The new U.S. lease standard, ASC 842, is required for public companies starting their fiscal year after December 15, 2018 and all other companies starting their fiscal year after December 15, 2019. Internationally, the cousin of ASC 842 is IFRS 16, which is effective for annual periods beginning on or after January 1, 2019.
Why a New Lease Standard?
It’s understandable if your first reaction to the upcoming lease standard changes is, “Do we really need that?” I felt the same way. However, the more I learned about it, the better I understood the reasons for it and came to the realization that the new lease standard is necessary to account for future obligations in a way that is consistent with other liabilities.
But First, Why Do We Lease?
Backing up, we have to start by thinking about why we lease rather than buy. For many companies, it doesn’t make fiscal sense to buy a building for office or production space. In some cases, there is no building for sale in a desired location, so the only option is to rent.
For material goods, perhaps we want to ensure that we have a new item every two or three years, like for cars, copiers, and computers. Maybe we can’t easily access the financing for a purchase, while a lease is more achievable from a cash-flow perspective. At times, we don’t know if a particular item will be required for long-term use, so we rent it instead. And sometimes we just don’t want to be stuck owning an item and we would rather let someone else deal with its disposal.
We Make a Financial Commitment
Whatever the reason, when we lease an item we have an asset available to us for a defined period of time, for which we commit to paying a certain amount of compensation.

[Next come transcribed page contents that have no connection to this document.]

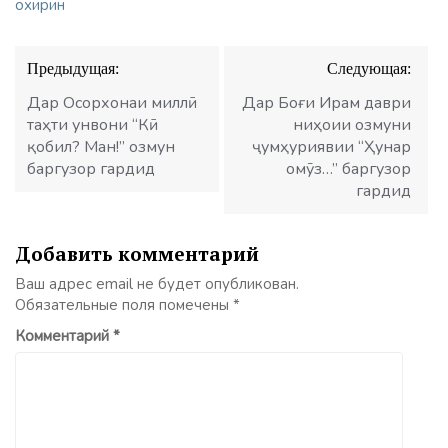
охирин
Навигация
Предыдущая:
Следующая:
по
записям
Дар Осорхонаи миллӣ
Дар Боғи Ирам даври
таҳти унвони “Кӣ
ниҳоии озмуни
қобил? Ман!” озмун
ҷумҳуриявии “Ҳунар
баргузор гардид
омӯз…” баргузор
гардид
Добавить комментарий
Ваш адрес email не будет опубликован.
Обязательные поля помечены
*
Комментарий
*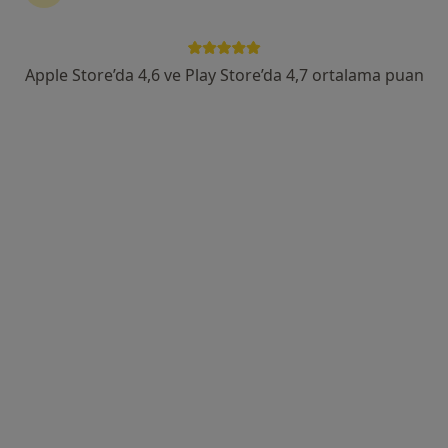
Tem Avrupa Otoyolu Göztepe Çıkışı No: 1Bağcılar, İstanbul
•
Harita
Bağcılar Medipol Mega Üniversite Hastanesi
Apple Store’da 4,6 ve Play Store’da 4,7 ortalama puan
Bu uzman ilgili adres için online danışmanlık/takvim sunmuyor.
Randevu talep et
Prof. Dr. İbrahim Oğuz Karaca
Kardiyoloji
Tem Avrupa Otoyolu Göztepe Çıkışı No: 1Bağcılar, İstanbul
•
Harita
Bağcılar Medipol Mega Üniversite Hastanesi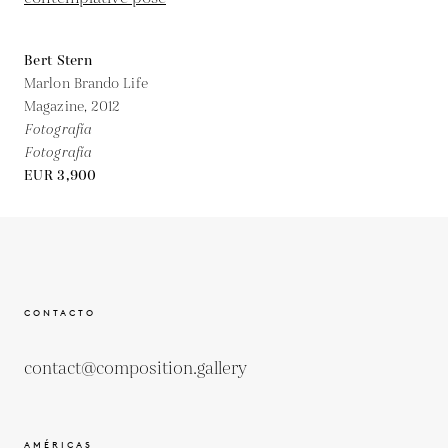
Bert Stern
Marlon Brando Life
Magazine,
2012
Fotografía
Fotografía
EUR 3,900
CONTACTO
contact@composition.gallery
AMÉRICAS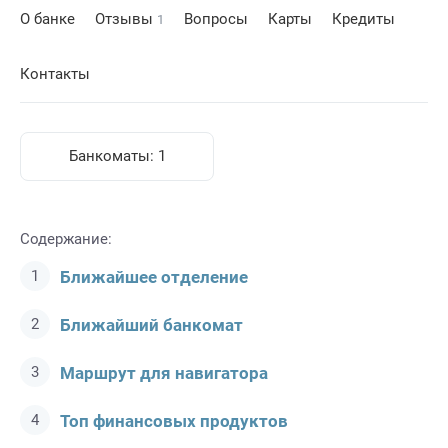
О банке
Отзывы
Вопросы
Карты
Кредиты
1
Контакты
Банкоматы:
1
Содержание:
Ближайшее отделение
Ближайший банкомат
Маршрут для навигатора
Топ финансовых продуктов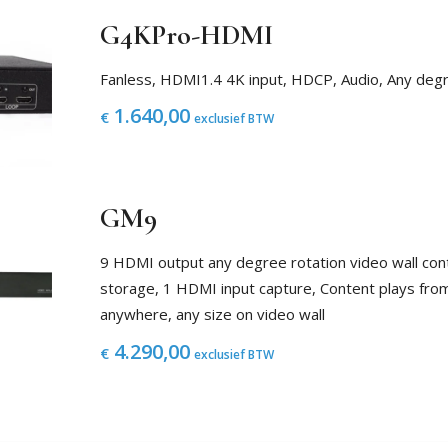
G4KPro-HDMI
Fanless, HDMI1.4 4K input, HDCP, Audio, Any degr
1.640,00
€
exclusief BTW
GM9
9 HDMI output any degree rotation video wall contr
storage, 1 HDMI input capture, Content plays fr
anywhere, any size on video wall
4.290,00
€
exclusief BTW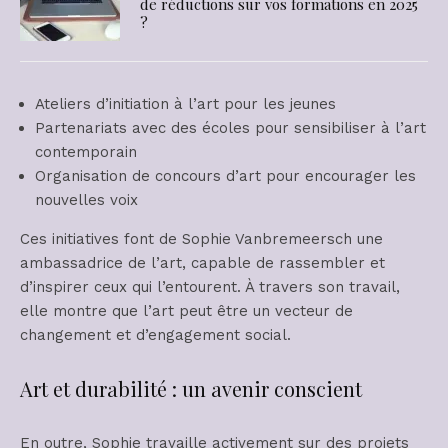
de réductions sur vos formations en 2025
?
Ateliers d’initiation à l’art pour les jeunes
Partenariats avec des écoles pour sensibiliser à l’art
contemporain
Organisation de concours d’art pour encourager les
nouvelles voix
Ces initiatives font de Sophie Vanbremeersch une
ambassadrice de l’art, capable de rassembler et
d’inspirer ceux qui l’entourent. À travers son travail,
elle montre que l’art peut être un vecteur de
changement et d’engagement social.
Art et durabilité : un avenir conscient
En outre, Sophie travaille activement sur des projets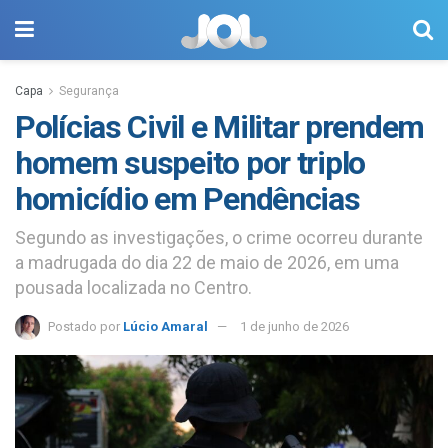
Capa
Segurança
Polícias Civil e Militar prendem
homem suspeito por triplo
homicídio em Pendências
Segundo as investigações, o crime ocorreu durante
a madrugada do dia 22 de maio de 2026, em uma
pousada localizada no Centro.
Postado por
Lúcio Amaral
1 de junho de 2026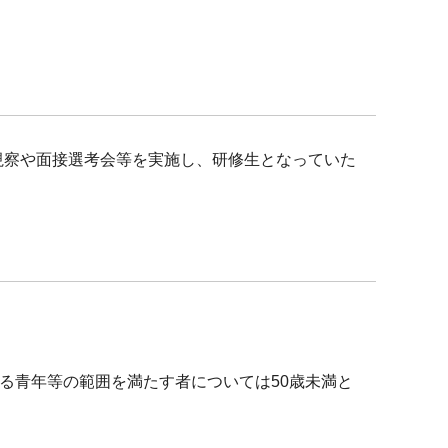
視察や面接選考会等を実施し、研修生となっていた
る青年等の範囲を満たす者については50歳未満と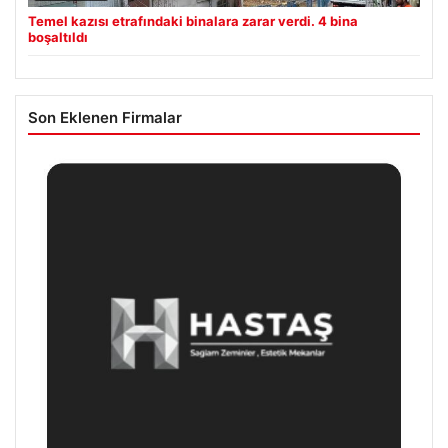
Temel kazısı etrafındaki binalara zarar verdi. 4 bina
boşaltıldı
Son Eklenen Firmalar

Currently, the payment obligations of a lease that is classified as “operating” are not reflected on the balance sheet, even if we have committed to many years of payments. In other words, we have a future debt – a liability – that is nearly invisible. Future operating lease payments are mentioned in the notes to the financial statements, but they aren’t an integral part of the financial statements themselves.
Problems for Financial Statement Users
The prevalence of operating leases for items like office space, cars, and copiers can result in a significant gap for someone who depends on financial statements to understand a company’s financial situation. Banks, lenders, investors, and acquirers all use financial statements to assess an organization’s financial health. While some already take extra steps to include operating leases in their assessment, there is no standard approach or calculation to do so, which creates inconsistencies in assessment across financial statement users.
As a result, FASB itself reports that financial statement users have long requested a change to the accounting for operating leases, with ASC Topic 842 and the international counterpart IFRS 16 being the responses to that request.
Implications of the New Lease Standard
While there are some changes to capital leases – with one of the most notable changes being that they will now be called finance leases – the biggest impact of this new lease standard is having operating leases on the balance sheet. As a result, not only does this require some complex calculations and disclosures, there may be an impact on bank covenant calculations and business valuations.
We will be watching closely and reporting back to you as businesses start to assess the effect of this new lease standard, along with changes in leasing behaviors that emerge as a result.